I finally did it. After all kinds of recommendations from friends and seeing that it was getting all manner of praise, I finally picked up and started playing Final Fantasy XV. I hadn’t really been paying a lot of attention to the media surrounding it, so I really didn’t know much about what type of game it was. So, imagine my surprise when I was almost immediately dropped into a vast open world to explore from the word “go”. There was a time when this would have been a pleasant surprise indeed, but not anymore. Instead, this discovery left me feeling resigned, with just a single thought in reaction: “Oh, its another one of these games.” I suppose I’ll just come out and say it: I’m getting tired of all these open-world games.
Exploration. Exploration, Exploration. Every big game seems to be all about exploration and goofing around inside the game, and it’s been like this for years at this point. Dragon Age: Inquisition, Witcher 3: Wild Hunt, and now Final Fantasy XV just to name a few; even Mass Effect: Andromeda seems to be leaning towards emphasizing exploration over everything else. I probably should be seeing this as a good thing, because in many ways it is. Getting to play in a world that feels large and lived in should only add to the experience right? It’s a notion I agreed with wholeheartedly during my original Skyrim wanderings and my Assassin’s Creed shenanigans. Now though, I’m starting to wonder where the alternatives went.

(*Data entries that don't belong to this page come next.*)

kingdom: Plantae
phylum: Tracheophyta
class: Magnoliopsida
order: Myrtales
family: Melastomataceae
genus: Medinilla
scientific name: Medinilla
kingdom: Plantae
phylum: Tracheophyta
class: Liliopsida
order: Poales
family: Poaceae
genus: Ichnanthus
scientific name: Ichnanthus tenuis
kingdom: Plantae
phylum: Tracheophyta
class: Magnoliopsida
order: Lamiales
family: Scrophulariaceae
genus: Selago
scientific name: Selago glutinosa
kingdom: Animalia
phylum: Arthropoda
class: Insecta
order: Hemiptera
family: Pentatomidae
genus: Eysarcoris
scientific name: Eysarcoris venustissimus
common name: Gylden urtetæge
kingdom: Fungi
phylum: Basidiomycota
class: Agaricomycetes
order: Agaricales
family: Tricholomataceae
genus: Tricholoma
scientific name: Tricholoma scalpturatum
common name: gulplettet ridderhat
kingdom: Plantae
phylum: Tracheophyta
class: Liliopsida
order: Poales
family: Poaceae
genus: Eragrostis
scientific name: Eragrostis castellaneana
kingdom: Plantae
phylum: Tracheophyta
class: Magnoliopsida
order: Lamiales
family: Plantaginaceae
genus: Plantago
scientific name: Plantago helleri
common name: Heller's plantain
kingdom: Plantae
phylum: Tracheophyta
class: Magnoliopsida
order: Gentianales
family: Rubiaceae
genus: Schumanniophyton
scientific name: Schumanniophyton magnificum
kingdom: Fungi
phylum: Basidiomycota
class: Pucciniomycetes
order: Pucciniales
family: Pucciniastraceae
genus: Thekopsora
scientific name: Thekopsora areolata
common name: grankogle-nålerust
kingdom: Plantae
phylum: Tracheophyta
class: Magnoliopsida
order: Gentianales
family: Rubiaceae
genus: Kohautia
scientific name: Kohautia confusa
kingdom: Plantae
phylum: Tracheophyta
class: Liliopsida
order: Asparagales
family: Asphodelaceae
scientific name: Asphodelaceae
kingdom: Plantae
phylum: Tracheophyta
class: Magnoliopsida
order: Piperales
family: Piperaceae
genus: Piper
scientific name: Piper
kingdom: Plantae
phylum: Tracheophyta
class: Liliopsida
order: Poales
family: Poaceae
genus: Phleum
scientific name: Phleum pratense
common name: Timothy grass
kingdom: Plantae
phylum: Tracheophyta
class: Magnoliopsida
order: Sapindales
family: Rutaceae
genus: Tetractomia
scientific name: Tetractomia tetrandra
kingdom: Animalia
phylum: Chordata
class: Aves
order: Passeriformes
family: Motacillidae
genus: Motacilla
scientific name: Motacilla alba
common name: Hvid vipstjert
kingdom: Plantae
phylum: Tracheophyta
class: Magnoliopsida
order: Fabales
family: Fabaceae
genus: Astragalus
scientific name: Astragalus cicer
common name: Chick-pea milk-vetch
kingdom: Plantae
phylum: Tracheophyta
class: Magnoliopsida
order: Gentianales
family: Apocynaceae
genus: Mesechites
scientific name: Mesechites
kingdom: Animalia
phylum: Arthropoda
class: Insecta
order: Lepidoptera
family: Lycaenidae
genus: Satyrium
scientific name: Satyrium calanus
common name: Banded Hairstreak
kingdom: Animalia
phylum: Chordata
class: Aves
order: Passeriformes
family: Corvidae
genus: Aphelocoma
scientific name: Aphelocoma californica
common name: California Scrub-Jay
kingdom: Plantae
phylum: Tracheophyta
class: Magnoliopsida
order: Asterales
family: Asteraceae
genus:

I still think focusing on large worlds and exploration is a good thing, but you know what they say about having too much of a good thing. It might just very well be that I’ve finally had enough of that good thing, or at least the tedious versions of it. You know the ones, the ones that practically comprise all of Ubisoft’s releases over the past couple of years: a big map with collectibles to find and lots of little jobs and missions to complete for one arbitrary reason or another, maybe with some strongholds to liberate. It was a novel setup during the time of Far Cry 3 and Assassin’s Creed II, but all it amounts to is the instant death of any desire to engage with the game.
Better open-world games manage to do something to make their wanderings worth your time. Witcher 3 has its excellent side-stories, while Final Fantasy XV rewards you with character advancement. However, they’re still games where your primary task is to wander around an absolutely massive map until you remember that there was supposed to be a story for you to follow. There’s no sense of pacing to them, so they’re hardly an acceptable alternative.
Lately, what I’ve been thinking is that we need more games like Uncharted 4, or indeed the Uncharted series as a whole. They scratch the exploration itch without throwing the player into some gigantic space and tasking them with aimlessly wandering around. They just present you with a small space that may or may not have secrets to find and leave it up to you to decide whether or not finding those secrets is worth your time. Otherwise, they keep the story and gameplay moving. One minute you’re in a high-octane shootout, in the next you’re finding a path along a treacherous cliffside, and in another you’re making your way through some breath-taking ruins. Best of all, it feels like you’re making progress. It’s the absolute best feeling a game can provide to a player with limited time on their hands. Working your way through an Uncharted game makes one feel like their accomplishing something whereas wandering around doing random missions and picking up dozens of collectibles leaves one feeling they haven’t even made a dent in the game.
I suppose what I’m really saying that I’d like to see some linearity return to the realm of AAA games. Exploration is fun and all, but it feels like it’s coming at the expense of satisfying progress and well-paced stories. Hopefully we’ll see some more of that in 2017.
What do you think? Do you feel like open-world games have become too prominent or would you like to see more of them?